Planar structured interfaces, also known as metasurfaces are continuously attracting interest owing to their ability to manipulate fundamental attributes of light including angular momentum, phase polarization. Metasurface can utilize abnormal phase abrupt changes at an interface to manipulate electromagnetic wave fronts. It provides an effective method for applications including planar lens imaging, polarization splitter, half-wave plate, extra thin layer hologram and so on. Different from traditional optical devices are bulky, metasurfaces are thin layers with multifunction, low loss, and easy to integrate. Due to their advantages, metasurfaces have become a rapidly growing field of research and have attracted wide attention. In this dissertation, we focus on both physics and applications of manipulating electromagnetic (EM) wave fronts with the metasurfaces. First, we review the mechanics of metasurface and the general design methods of metasurfaces. Secondly, as the application, we demonstrate a novel and simple approach to cloaking a scatterer on a ground plane with an extremely thin dielectric metasurface. The metasurface compensates the wave fronts distortion by a scatterer. With this design, any observer will just see a flat ground plane and the scatterer will be invisible and thus effectively cloaked. Then, a linear polarization broadband metasurface carpet cloaking at visible is studied. We reveal the requirements of linear polarization broadband (wavelengths from 650 nm to 800 nm) metasurface carpet cloaking and propose a unit cell to provide the required phase. The 2D simulation results show the distortion is fixed due to our metasurface design and the 1D result further show the quantity of corrected phase. In additional to linear polarization broadband metasurface carpet cloaking, we also investigate linear polarization, high efficiency, and broadband achromatic meta-lens. Despite exciting findings, achieving simultaneously high efficiencies and large bandwidths has remained a challenge. Recent state of the art results in the visible reported a bandwidth from 470 nm to 670 nm with an efficiency of 20 % while the efficiency of 40% was obtained for the bandwidth from 400 nm to 660 nm. Here, we experimentally report polarization-independent, fishnet-achromatic-metalenses (FAM) with measured average efficiencies over 70% in the band from the visible (640 nm) to the infrared (1200 nm).

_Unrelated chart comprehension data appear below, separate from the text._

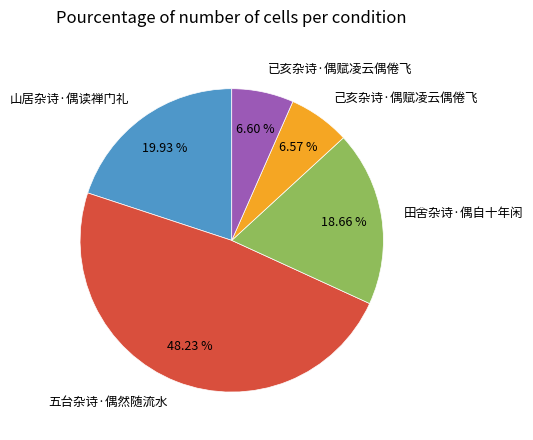

What percentage is the 己亥杂诗·偶赋凌云偶倦飞 slice, to the nearest percent?

7%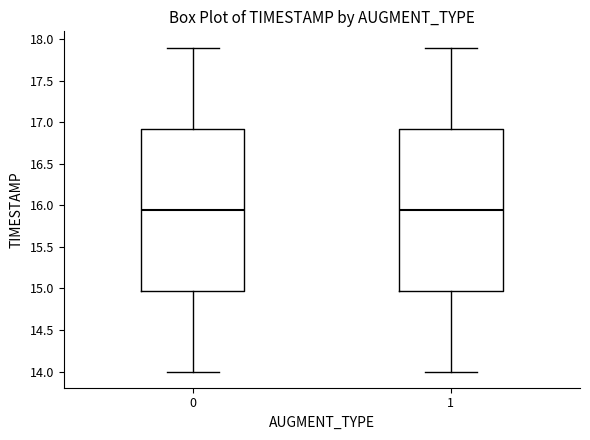

Reading left to right, transcribe this box plot: for each box, give where its median line is, the range the box spans, and where its two whiskers end, as read against the y-axis. The values are not printed on the chart, so give them approximately, as read against the axis.

0: median 15.95, box 15.00 to 16.95, whiskers 14.00 to 17.90
1: median 15.95, box 15.00 to 16.95, whiskers 14.00 to 17.90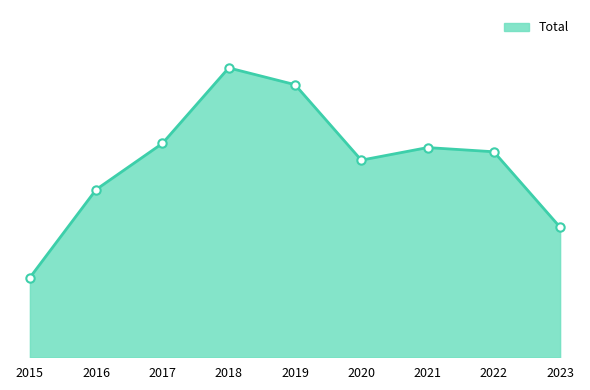

At which category does the data reach its first local valley?

2020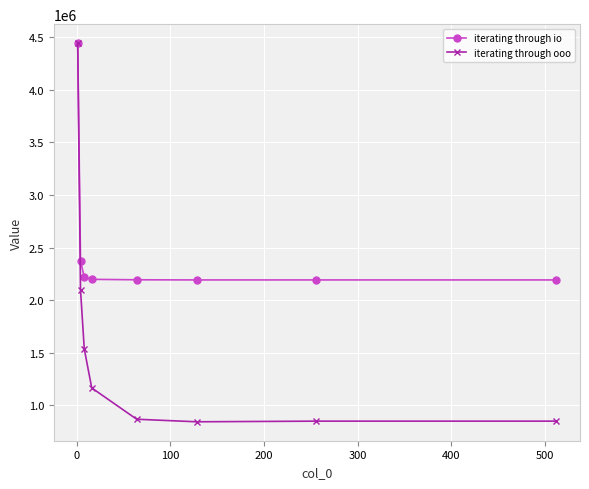

How many data points in iterating through io are less than 2198872?

4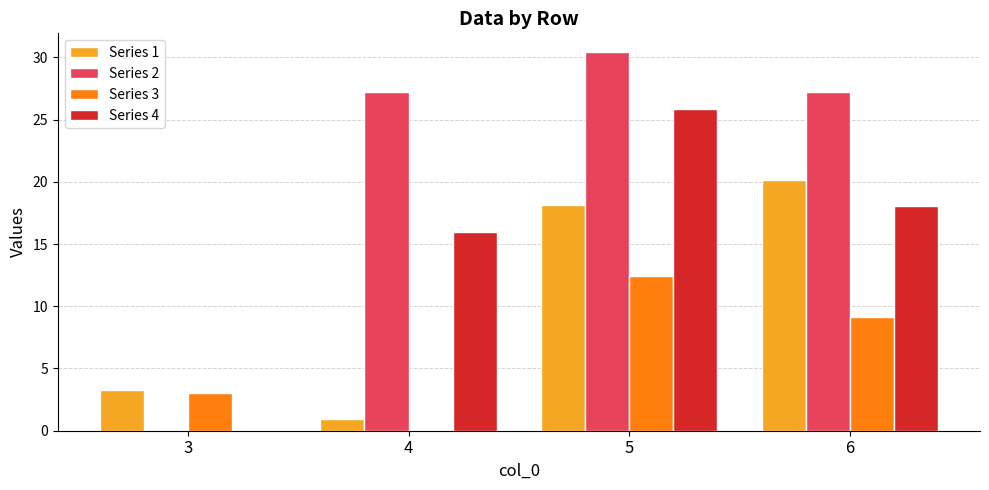

How many distinct data groups are displayed?

4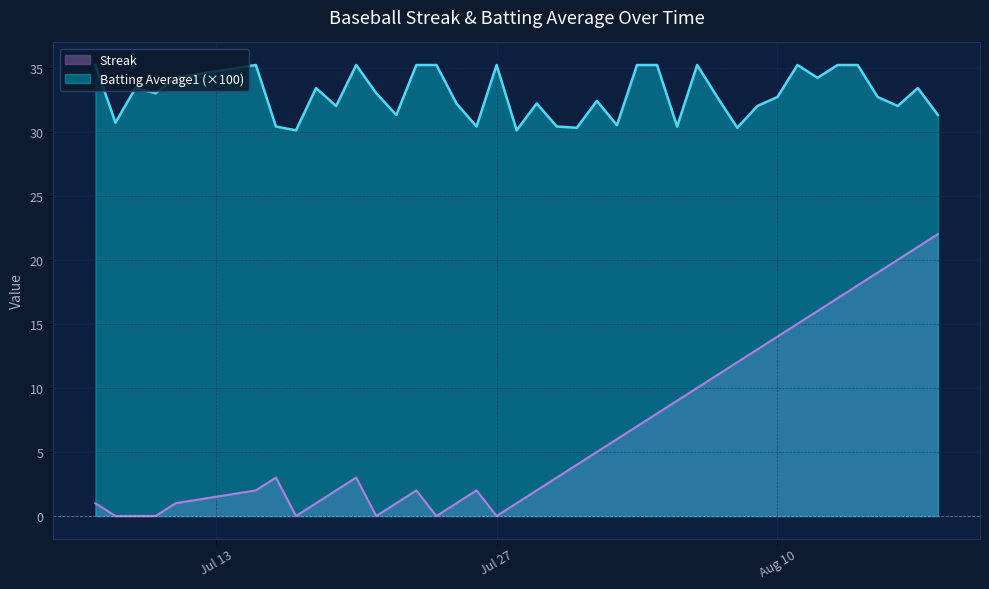

What is the minimum value for Batting Average1?

30.1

Metasurfaces are so far demonstrated using unit cell method where the approach usually used to engineer metasurface devices assumes that neighboring elements are identical, by extracting the phase information from simulations with periodic boundaries, or that near-field coupling between particles is negligible, by extracting the phase from single particle simulations. In this thesis, we proposed a new method that quantify the phase error of each element of the metasurfaces with the proposed local phase method paves the way to the design of highly efficient metasurface devices including, but not limited to, deflectors, high numerical aperture metasurface concentrators, lenses, cloaks, and modulators. As illustrations, we proposed to use deflectors and high numerical aperture concentrators where we demonstrate an improvement of 100% compare to unit cell method. We also introduced and evaluated the intercept factor and the slope error from solar industry to quantify fabrication imperfections. The concept opens a new path to calculate metasurfaces sensitivities to fabrication imperfections and will be critical for practical systems. The concept paves a new way to calculate metasurfaces sensitivities to fabrication imperfections and will be critical for practical systems.